» EXERCISE TASKS
A: For the text on type checking, decide whether each statement agrees with it. Answer yes or no and quote the deciding words. (i) Calling an untyped lambda gets an error in unstrict mode. (ii) Using cast() is one way to type a lambda. (iii) Outside strict mode, an empty iterable doesn't need to be typed.
B: In the text on type checking, what is type inference called when it checks both sides of an asgstmt?
C: Change the text on type checking by rewriting the part starting with "# No error in" and going on through "class Cls: ...", with "empty iterable" replaced by "empty container".

» READING PASSAGE
When defining a lambda, a lambda cannot be typed so calling an untyped lambda gets error in strict mode as shown below:

*Memo:

• Calling an untyped lambda doesn't get error in unstrict mode.
• By defining a typed variable or using cast(), a lambda can be typed.

lambda x: int: x -> int
lambda x: x -> int
lambda x: int: x
# Error

lambda x: x
# No error

from typing import Callable, cast

(lambda x: x)(100)
# Error in strict mode

lam: Callable[[int], int] = lambda x: x

lam(100)
cast(Callable[[int], int], lambda x: x)(100)
# No error in strict mode

Whether strict mode or not, the untyped variable assigned a value except some empty iterable(an empty list, set, frozenset, dictionary, iterator, etc) outside any functions doesn't get error as shown below:

*Memo:

• The reason why the untyped variable assigned a value except some empty iterable outside any functions doesn't get error is because always needing a typed variable is too strict and too much, needing to write more code, making code complicated:
  • Whether strict mode or not, some empty iterable must be typed.

class Cls: ...
def func(x: int) -> None: ...

a = 100
b = 'Hello'
c = Cls
d = func
e = lambda x: x
f = ()          # Empty tuple
g = ''          # Empty str
h = b''         # Empty bytes
i = bytearray() # Empty bytestring
j = range(0)    # Empty range
# No error

k = []          # Empty list
l = set()       # Empty set
m = frozenset() # Empty frozenset
n = iter([])    # Empty iterator
# Error

Type checkers infer the type of an untyped variable from the assigned value as shown below:

• Type inference happens checking both sides(variable and value) in an asgstmt whether which side is first checked or not, which is called bidirectional type inference.
• The doc explains type inference.

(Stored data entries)
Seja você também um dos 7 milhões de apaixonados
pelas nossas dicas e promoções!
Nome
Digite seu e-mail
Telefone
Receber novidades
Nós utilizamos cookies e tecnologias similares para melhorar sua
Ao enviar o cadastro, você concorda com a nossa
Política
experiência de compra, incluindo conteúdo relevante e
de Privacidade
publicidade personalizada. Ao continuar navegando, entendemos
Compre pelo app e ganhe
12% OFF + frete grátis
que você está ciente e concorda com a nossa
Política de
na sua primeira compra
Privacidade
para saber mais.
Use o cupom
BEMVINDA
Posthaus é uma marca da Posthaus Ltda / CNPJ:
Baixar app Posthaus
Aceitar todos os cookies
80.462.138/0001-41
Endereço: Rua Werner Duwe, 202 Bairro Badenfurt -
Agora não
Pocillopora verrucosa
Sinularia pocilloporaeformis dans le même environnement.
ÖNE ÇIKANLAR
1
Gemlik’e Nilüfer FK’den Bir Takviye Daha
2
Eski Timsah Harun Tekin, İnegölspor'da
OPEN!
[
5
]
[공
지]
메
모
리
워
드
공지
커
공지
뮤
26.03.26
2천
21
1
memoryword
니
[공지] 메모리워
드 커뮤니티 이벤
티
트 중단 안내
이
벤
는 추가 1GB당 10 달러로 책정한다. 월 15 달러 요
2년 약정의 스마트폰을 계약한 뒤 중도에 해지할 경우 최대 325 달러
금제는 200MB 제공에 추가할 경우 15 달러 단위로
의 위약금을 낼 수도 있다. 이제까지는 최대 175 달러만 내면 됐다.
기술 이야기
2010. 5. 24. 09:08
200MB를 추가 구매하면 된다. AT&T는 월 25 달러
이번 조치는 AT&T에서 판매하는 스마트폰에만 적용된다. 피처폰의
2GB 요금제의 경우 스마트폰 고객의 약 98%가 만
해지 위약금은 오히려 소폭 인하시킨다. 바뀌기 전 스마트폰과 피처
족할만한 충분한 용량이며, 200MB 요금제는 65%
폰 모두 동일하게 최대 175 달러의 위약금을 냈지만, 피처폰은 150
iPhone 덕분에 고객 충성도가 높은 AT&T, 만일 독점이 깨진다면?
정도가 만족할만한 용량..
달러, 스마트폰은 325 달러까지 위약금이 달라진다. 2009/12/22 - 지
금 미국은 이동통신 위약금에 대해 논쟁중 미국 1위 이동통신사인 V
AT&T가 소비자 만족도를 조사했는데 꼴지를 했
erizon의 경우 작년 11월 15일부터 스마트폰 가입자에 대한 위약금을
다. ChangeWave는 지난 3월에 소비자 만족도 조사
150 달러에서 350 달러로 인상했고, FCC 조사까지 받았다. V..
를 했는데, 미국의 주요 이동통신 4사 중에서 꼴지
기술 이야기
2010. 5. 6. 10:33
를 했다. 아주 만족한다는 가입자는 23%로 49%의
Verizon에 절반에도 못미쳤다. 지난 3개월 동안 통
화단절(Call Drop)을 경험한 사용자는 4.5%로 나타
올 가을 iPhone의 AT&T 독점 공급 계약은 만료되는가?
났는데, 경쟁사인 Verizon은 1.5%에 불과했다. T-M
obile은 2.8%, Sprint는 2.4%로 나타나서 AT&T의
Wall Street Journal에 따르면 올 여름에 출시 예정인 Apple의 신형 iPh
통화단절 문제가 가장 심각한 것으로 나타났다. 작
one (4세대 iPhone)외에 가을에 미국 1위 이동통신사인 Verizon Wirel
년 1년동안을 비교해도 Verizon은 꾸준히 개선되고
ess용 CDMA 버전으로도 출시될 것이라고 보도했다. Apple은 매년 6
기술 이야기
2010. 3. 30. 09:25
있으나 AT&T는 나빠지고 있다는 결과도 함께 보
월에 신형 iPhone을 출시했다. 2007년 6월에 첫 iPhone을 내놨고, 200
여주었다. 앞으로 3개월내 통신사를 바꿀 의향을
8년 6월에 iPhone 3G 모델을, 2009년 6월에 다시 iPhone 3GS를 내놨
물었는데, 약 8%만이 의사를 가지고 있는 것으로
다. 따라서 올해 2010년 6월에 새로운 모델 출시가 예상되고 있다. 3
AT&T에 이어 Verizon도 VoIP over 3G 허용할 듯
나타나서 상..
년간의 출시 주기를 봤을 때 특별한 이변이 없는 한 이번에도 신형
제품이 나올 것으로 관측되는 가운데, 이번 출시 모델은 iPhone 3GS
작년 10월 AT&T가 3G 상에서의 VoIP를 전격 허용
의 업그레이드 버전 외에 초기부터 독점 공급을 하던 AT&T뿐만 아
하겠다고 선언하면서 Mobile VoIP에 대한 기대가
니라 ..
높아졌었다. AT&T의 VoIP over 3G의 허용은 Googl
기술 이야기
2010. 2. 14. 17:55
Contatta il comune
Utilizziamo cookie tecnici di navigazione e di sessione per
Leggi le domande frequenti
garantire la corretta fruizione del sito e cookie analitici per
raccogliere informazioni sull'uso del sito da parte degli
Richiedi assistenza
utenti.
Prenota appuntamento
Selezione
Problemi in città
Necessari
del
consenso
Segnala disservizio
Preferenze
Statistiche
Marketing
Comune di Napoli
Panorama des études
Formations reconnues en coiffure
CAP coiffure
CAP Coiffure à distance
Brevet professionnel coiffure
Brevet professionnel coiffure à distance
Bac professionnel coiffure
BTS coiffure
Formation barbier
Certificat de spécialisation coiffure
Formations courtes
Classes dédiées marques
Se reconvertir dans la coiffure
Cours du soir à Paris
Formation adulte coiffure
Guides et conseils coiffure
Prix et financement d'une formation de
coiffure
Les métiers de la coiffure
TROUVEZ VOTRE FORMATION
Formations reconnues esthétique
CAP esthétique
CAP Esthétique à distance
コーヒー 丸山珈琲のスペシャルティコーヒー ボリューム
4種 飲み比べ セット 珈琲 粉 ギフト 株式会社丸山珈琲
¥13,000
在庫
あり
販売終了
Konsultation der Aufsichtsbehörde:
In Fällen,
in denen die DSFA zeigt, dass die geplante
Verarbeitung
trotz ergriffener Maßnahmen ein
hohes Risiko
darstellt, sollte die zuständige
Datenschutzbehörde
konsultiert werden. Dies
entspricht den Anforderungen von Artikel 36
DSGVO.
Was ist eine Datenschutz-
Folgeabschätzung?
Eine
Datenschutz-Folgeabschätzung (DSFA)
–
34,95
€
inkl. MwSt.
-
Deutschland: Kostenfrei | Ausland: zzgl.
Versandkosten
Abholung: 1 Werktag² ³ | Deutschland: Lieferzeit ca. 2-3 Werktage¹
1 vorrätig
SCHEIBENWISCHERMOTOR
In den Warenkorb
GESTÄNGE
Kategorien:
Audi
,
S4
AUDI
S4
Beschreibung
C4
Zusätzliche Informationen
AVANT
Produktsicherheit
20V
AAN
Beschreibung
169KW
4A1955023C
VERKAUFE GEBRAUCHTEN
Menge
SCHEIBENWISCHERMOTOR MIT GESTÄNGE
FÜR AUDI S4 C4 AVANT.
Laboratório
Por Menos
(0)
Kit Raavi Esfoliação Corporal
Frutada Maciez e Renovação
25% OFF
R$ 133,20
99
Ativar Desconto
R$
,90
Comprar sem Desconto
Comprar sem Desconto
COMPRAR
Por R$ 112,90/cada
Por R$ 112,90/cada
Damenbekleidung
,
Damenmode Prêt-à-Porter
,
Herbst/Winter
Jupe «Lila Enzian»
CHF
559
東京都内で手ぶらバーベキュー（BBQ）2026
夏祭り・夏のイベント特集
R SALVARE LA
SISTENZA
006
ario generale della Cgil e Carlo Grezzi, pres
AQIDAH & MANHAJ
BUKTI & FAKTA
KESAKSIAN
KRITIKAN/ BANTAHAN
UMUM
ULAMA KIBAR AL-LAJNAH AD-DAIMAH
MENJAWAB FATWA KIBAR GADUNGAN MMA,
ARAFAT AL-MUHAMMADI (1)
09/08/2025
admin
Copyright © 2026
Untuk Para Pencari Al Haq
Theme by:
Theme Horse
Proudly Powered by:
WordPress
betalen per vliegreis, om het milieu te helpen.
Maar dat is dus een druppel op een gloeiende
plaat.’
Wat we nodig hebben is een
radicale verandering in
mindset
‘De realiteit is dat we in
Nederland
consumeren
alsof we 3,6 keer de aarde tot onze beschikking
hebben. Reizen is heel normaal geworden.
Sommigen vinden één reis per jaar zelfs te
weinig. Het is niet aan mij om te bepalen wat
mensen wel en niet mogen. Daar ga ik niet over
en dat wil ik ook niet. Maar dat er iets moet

» EXERCISE RESPONSES
A:
(i) No: "Calling an untyped lambda doesn't get error in unstrict mode."
(ii) Yes: "By defining a typed variable or using cast(), a lambda can be typed."
(iii) No: "Whether strict mode or not, some empty iterable must be typed."

B: Bidirectional type inference.

C:
# No error in strict mode

Whether strict mode or not, the untyped variable assigned a value except some empty container(an empty list, set, frozenset, dictionary, iterator, etc) outside any functions doesn't get error as shown below:

*Memo:

• The reason why the untyped variable assigned a value except some empty container outside any functions doesn't get error is because always needing a typed variable is too strict and too much, needing to write more code, making code complicated:
  • Whether strict mode or not, some empty container must be typed.

class Cls: ...